A resistência ao projeto de lei que regulamenta o horário de funcionamento de bares e restaurantes em Londrina, foi reforçada no último fim de semana com a adesão de um grupo de artistas, intelectuais e produtores culturais. Um manifesto foi lançado contra a iniciativa. A carta será encaminhada oficialmente nesta quinta-feira aos vereadores e ao prefeito Nedson Micheleti.
Apelidado de ''lei seca'', o projeto de lei Nº008/2005 da Câmara Municipal de Londrina propõe, entre outras medidas, proibir o funcionamento de bares a partir das 23 horas; impor uma série de normas ao funcionamento de restaurantes, pizzarias e lanchonetes; além de criar restrições à realização de shows artísticos e eventos em geral sejam em locais públicos ou privados, abertos ou fechados.
Sete audiências públicas já foram realizadas para discutir o assunto na Câmara Municipal. O polêmico projeto de lei, de autoria dos vereadores Gláudio Renato de Lima (PT), Luiz Carlos Tamarozzi (PTB) e Paulo Arildo (PSDB), pretende diminuir a violência durante a madrugada, horário em que - de acordo com dados da polícia - é maior o número de crimes. O manifesto dos produtores culturais contesta a proposta.

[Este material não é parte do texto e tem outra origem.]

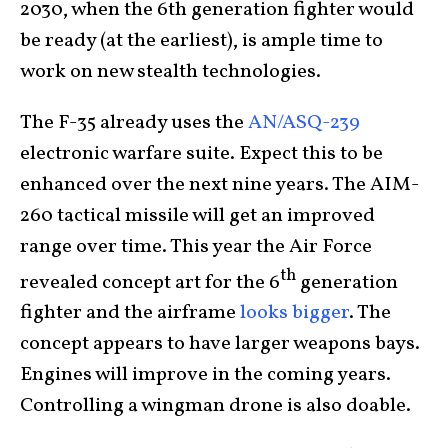
2030, when the 6th generation fighter would
be ready (at the earliest), is ample time to
work on new stealth technologies.
The F-35 already uses the
AN/ASQ-239
electronic warfare suite. Expect this to be
enhanced over the next nine years. The AIM-
260 tactical missile will get an improved
range over time. This year the Air Force
th
revealed concept art for the 6
generation
fighter and the airframe
looks bigger
. The
concept appears to have larger weapons bays.
Engines will improve in the coming years.
Controlling a wingman drone is also doable.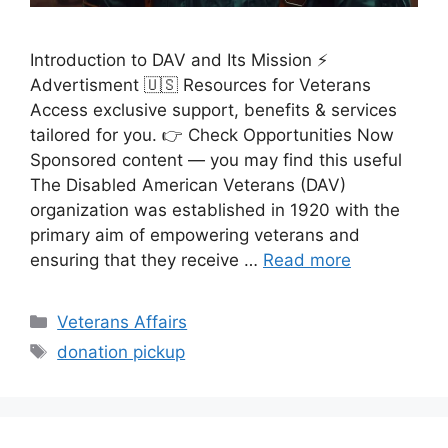
Introduction to DAV and Its Mission ⚡
Advertisment 🇺🇸 Resources for Veterans
Access exclusive support, benefits & services
tailored for you. 👉 Check Opportunities Now
Sponsored content — you may find this useful
The Disabled American Veterans (DAV)
organization was established in 1920 with the
primary aim of empowering veterans and
ensuring that they receive …
Read more
Categories
Veterans Affairs
Tags
donation pickup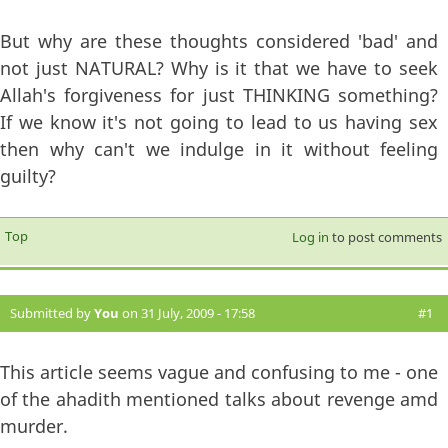
But why are these thoughts considered 'bad' and
not just NATURAL? Why is it that we have to seek
Allah's forgiveness for just THINKING something?
If we know it's not going to lead to us having sex
then why can't we indulge in it without feeling
guilty?
Top
Log in
to post comments
Submitted by
You
on 31 July, 2009 - 17:58
#1
This article seems vague and confusing to me - one
of the ahadith mentioned talks about revenge amd
murder.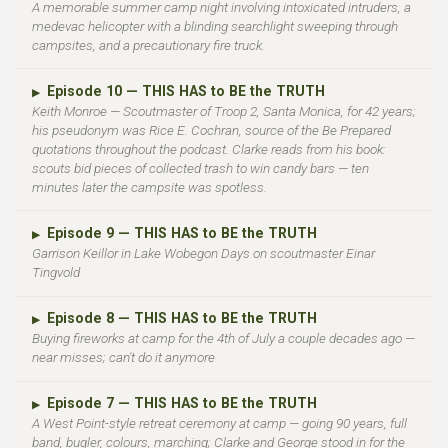
A memorable summer camp night involving intoxicated intruders, a
medevac helicopter with a blinding searchlight sweeping through
campsites, and a precautionary fire truck.
Episode 10 — THIS HAS to BE the TRUTH
▶
Keith Monroe — Scoutmaster of Troop 2, Santa Monica, for 42 years;
his pseudonym was Rice E. Cochran, source of the Be Prepared
quotations throughout the podcast. Clarke reads from his book:
scouts bid pieces of collected trash to win candy bars — ten
minutes later the campsite was spotless.
Episode 9 — THIS HAS to BE the TRUTH
▶
Garrison Keillor in Lake Wobegon Days on scoutmaster Einar
Tingvold
Episode 8 — THIS HAS to BE the TRUTH
▶
Buying fireworks at camp for the 4th of July a couple decades ago —
near misses; can't do it anymore
Episode 7 — THIS HAS to BE the TRUTH
▶
A West Point-style retreat ceremony at camp — going 90 years, full
band, bugler, colours, marching; Clarke and George stood in for the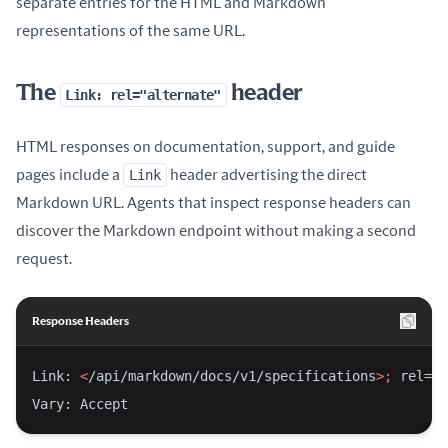
separate entries for the HTML and Markdown
representations of the same URL.
The
header
Link: rel="alternate"
HTML responses on documentation, support, and guide
pages include a
Link
header advertising the direct
Markdown URL. Agents that inspect response headers can
discover the Markdown endpoint without making a second
request.
Response Headers
Link: 
<
/api/markdown/docs/v1/specifications
>;
 rel=
"a
Vary: Accept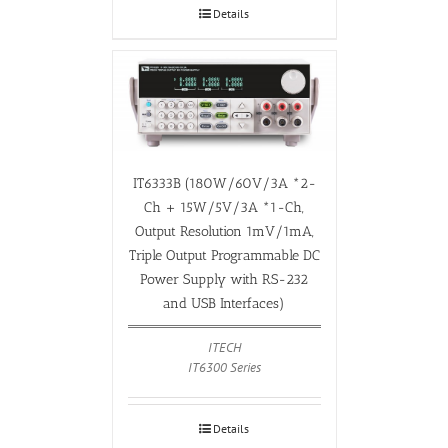
Details
IT6333B (180W/60V/3A *2-
Ch + 15W/5V/3A *1-Ch,
Output Resolution 1mV/1mA,
Triple Output Programmable DC
Power Supply with RS-232
and USB Interfaces)
ITECH
IT6300 Series
Details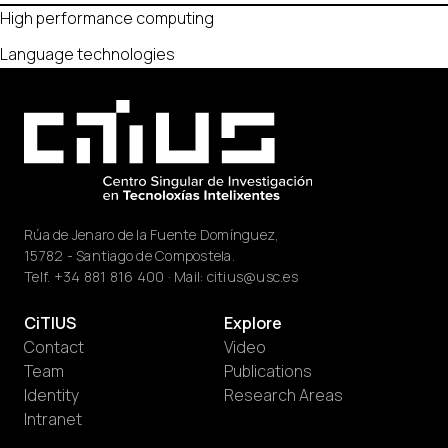
High performance computing
Language technologies
Rúa de Jenaro de la Fuente Domínguez,
15782 - Santiago de Compostela.
Telf.
+34 881 816 400
· Mail:
citius@usc.es
CiTIUS
Explore
Contact
Video
Team
Publications
Identity
Research Areas
Intranet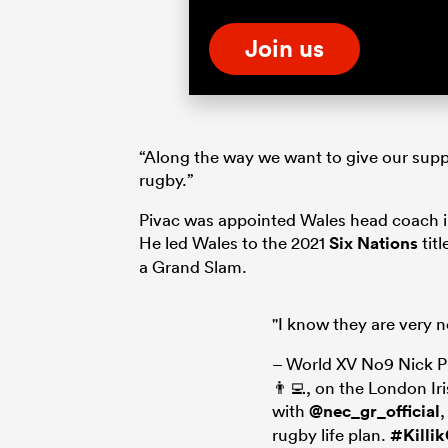
Join us
“Along the way we want to give our suppo
rugby.”
Pivac was appointed Wales head coach in 
He led Wales to the 2021
Six Nations
tit
a Grand Slam.
"I know they are very 
– World XV No9 Nick P
👨‍💻, on the London Ir
with
@nec_gr_official
rugby life plan.
#Killi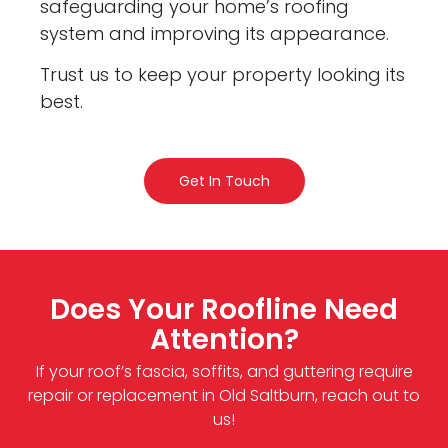
safeguarding your home’s roofing
system and improving its appearance.
Trust us to keep your property looking its
best.
Get In Touch
Does Your Roofline Need
Attention?
If your roof’s fascia, soffits, and guttering require
repair or replacement in Old Saltburn, reach out to
us!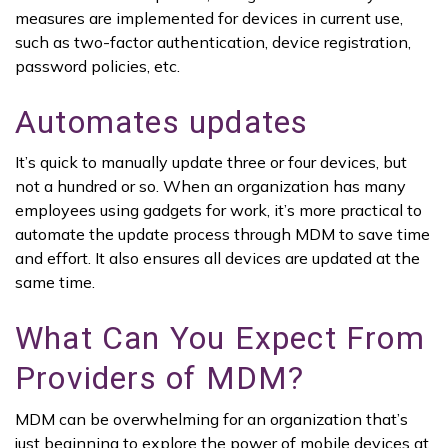
measures are implemented for devices in current use,
such as two-factor authentication, device registration,
password policies, etc.
Automates updates
It’s quick to manually update three or four devices, but
not a hundred or so. When an organization has many
employees using gadgets for work, it’s more practical to
automate the update process through MDM to save time
and effort. It also ensures all devices are updated at the
same time.
What Can You Expect From
Providers of MDM?
MDM can be overwhelming for an organization that’s
just beginning to explore the power of mobile devices at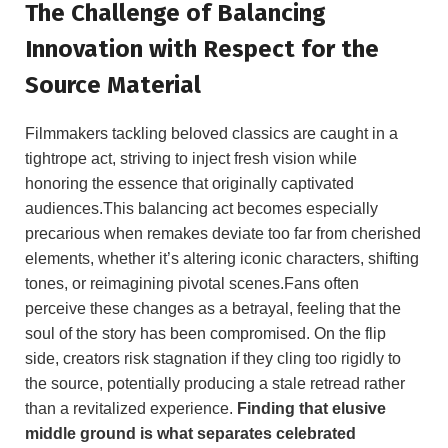
The Challenge of Balancing
Innovation with Respect for the
Source Material
Filmmakers tackling beloved classics are caught in a
tightrope act, striving to inject fresh vision while
honoring the essence that originally captivated
audiences.This balancing act becomes especially
precarious when remakes deviate too far from cherished
elements, whether it’s altering iconic characters, shifting
tones, or reimagining pivotal scenes.Fans often
perceive these changes as a betrayal, feeling that the
soul of the story has been compromised. On the flip
side, creators risk stagnation if they cling too rigidly to
the source, potentially producing a stale retread rather
than a revitalized experience.
Finding that elusive
middle ground is what separates celebrated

''Queremos segurança para viver e não viver para ter segurança'', assinalam os signatários. Um dos organizadores do movimento, o produtor cultural e ex-diretor da Casa de Cultura da UEL Kennedy Piau, questiona a ''mentalidade que norteia o projeto de lei''. ''Este discurso sobre a segurança, disfarça uma mentalidade controladora e repressiva'', diz.
O manifesto vai adiante com as críticas. ''Economicamente o projeto concentra renda, restringe o consumo dos mais pobres e aumenta o desemprego. Os donos de bares e restaurantes que têm dinheiro para se adequar manterão seu negócio 24 horas e terão mais chances de ganhar dinheiro. Os donos de bares e restaurantes que não têm recursos fecharão mais cedo e terão menos condições de se manter.''
De acordo com eles, o projeto é elitista. ''Quem tem dinheiro frequentará espaços mais caros depois das 23 horas, quem não tem dinheiro, a maioria de nós, terá restrições ao lazer'', afirmam. Ainda segundo eles, o projeto gera desemprego impondo difuldades à realização de atividades artísticas. ''Muitos eventos de comprovada qualidade e que complementam a renda de músicos, agentes culturais e demais trabalhadores da Cultura de Londrina deixarão de existir. Por outro lado, vários bares e restaurantes que ainda mantém música ao vivo e garantem a renda de muitos músicos, garçons, cozinheiros e demais trabalhadores na noite fecharão'', argumentam.
Ao final do manifesto, salientam que o bar é um espaço de sociabilidade, de troca, de celebração do prazer, da amizade e da vida. ''É uma instituição social onde muitas vezes compomos uma música, escrevemos um poema e iniciamos e solidificamos amizades. No bar cultivamos paixões, rimos, beijamos, cantamos, dançamos e choramos juntos. Sempre existiram bares em Londrina e nem sempre existiu este nível de violência. Os bares são anteriores a esta violência e, portanto, não podem ser sua causa'', escrevem.
Entre os signatários estão Leonardo Ramos (diretor do Ballet de Londrina), Josimar Paes de Almeida (historiador e professor da UEL), Patrícia Castro (coordenadora do Projeto de Ação Cultural da UEL), Apolo Theodoro (jornalista e ator), Marquinhos Diet (músico), Sabrina Vargas (cantora), Banda Mamaquila, Banda Matitaperê, Banda Búfalos D'Água, Banda Santeria, Banda Os Beto, Banda Resistência Reggae e outras. Eles informam que o manifesto está aberto a novas adesões.